Let's start with formal definition of Machine Learning.
Machine learning is field of computer science that gives computers capability to learn without being
explicitly programmed.
Now, what does it mean? Let us try to understand this in layman terms.
While writing any computer program, we usually write each and every condition. But there are certain tasks
which cannot be programmed by explicitly defining each and every condition. There are so many conditions involved that we cannot write
each and every condition. Machine learning gives computer, the ability to learn.
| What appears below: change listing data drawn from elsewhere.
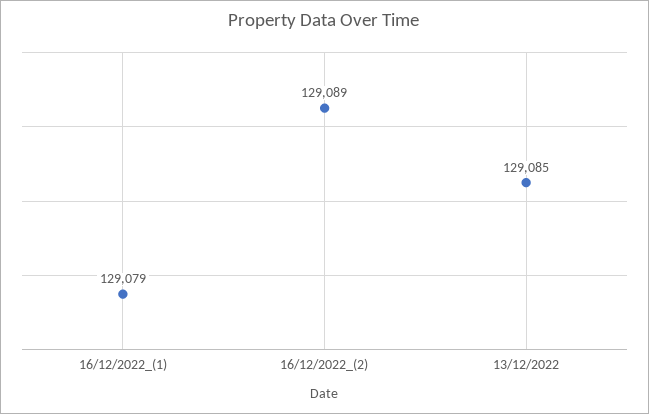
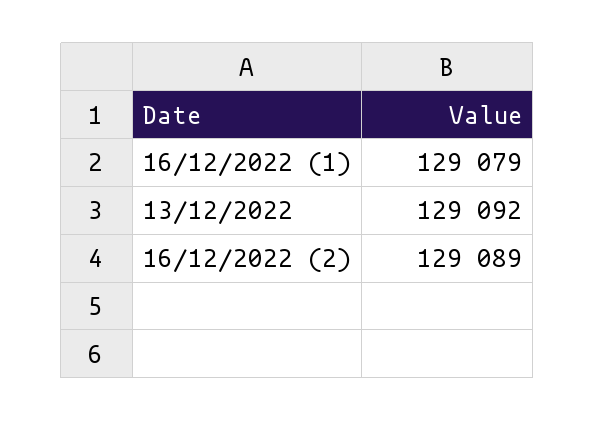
  {
    "16/12/2022_(1)": 129079,
    "16/12/2022_(2)": 129089,
-   "13/12/2022": 129085
+   "13/12/2022": 129092
  }

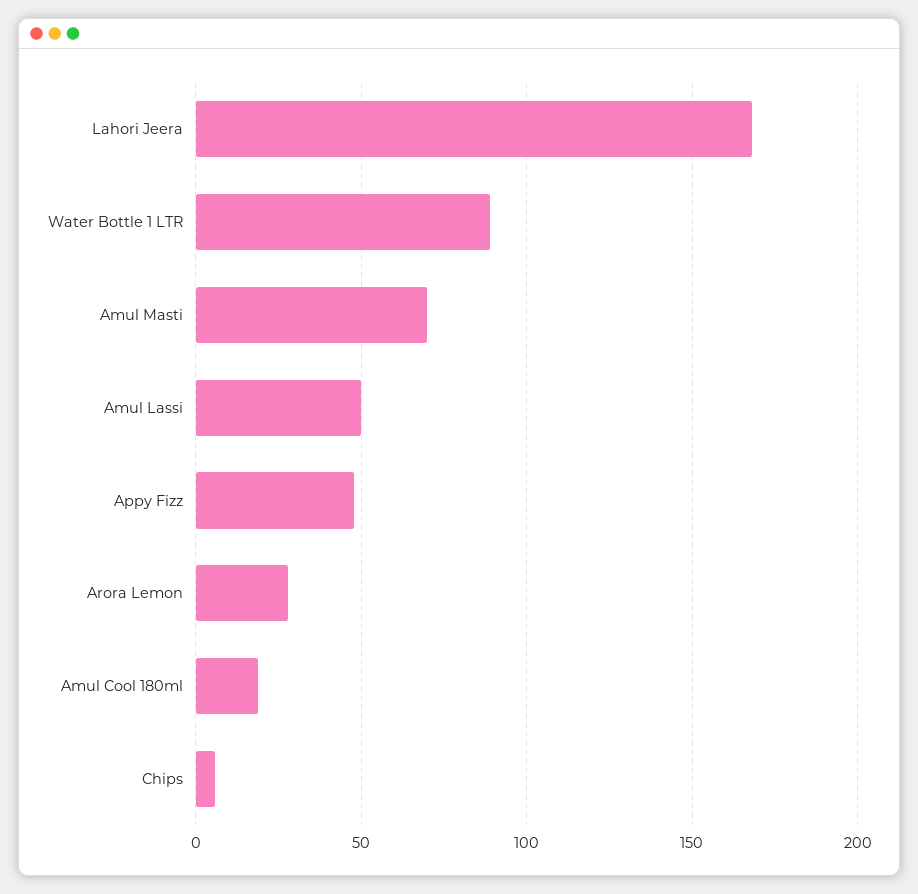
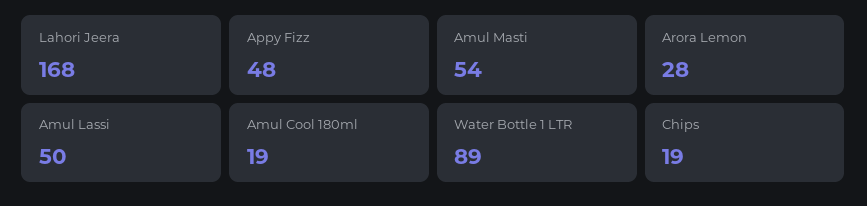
  {
    "Lahori Jeera": 168,
    "Water Bottle 1 LTR": 89,
-   "Amul Masti": 70,
+   "Amul Masti": 54,
    "Amul Lassi": 50,
    "Appy Fizz": 48,
    "Arora Lemon": 28,
    "Amul Cool 180ml": 19,
-   "Chips": 5
+   "Chips": 19
  }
We use data and specific algorithms to teach machines how to perform certain tasks. Machines try to find
certain patterns in data which can be further utilized to predict on data which is new for machine. Machine Learning
uses concepts from mathematics like probability, statistics etc. to extract patterns from data.
Let's consider we are running social media company. Now, elections are about to take place in specific country
where we are providing service and government of that country want us to limit fake news on our platform as
there is possibility of fake news being circulated to affect election results.
Now, In traditional programming, we define rules like this:
1. If news is from user "@fakeNewsGuy"
2. News has word "fakeNews", block content.
Now, Consider you are having few million users from that country, it is almost impossible to manually
check if specific user is spreading fake news or not. Also, blocking all content from specific
user is not a solution to this problem.
Now consider we start using new rule based algorithm:
1. If content has specific words
2. Content having this much dislikes, block content.
Issue here is, same word can have different sentiment based on context and normal algorithms cannot identify
those.
Now, you can understand from this example is, some problems need engineers to look at lot of data manually
and it is almost impossible to analyze data and finding patterns in data. It also make code very messy and difficult
to maintain. Now, with ML, we can feed data to machine where news examples are given to machine with labels of
"Fake" or "Not fake" and machine finds patterns without explicitly defining rules. As we keep getting new data
of fake news, we just feed new data to machine and machine will adjust parameters accordingly.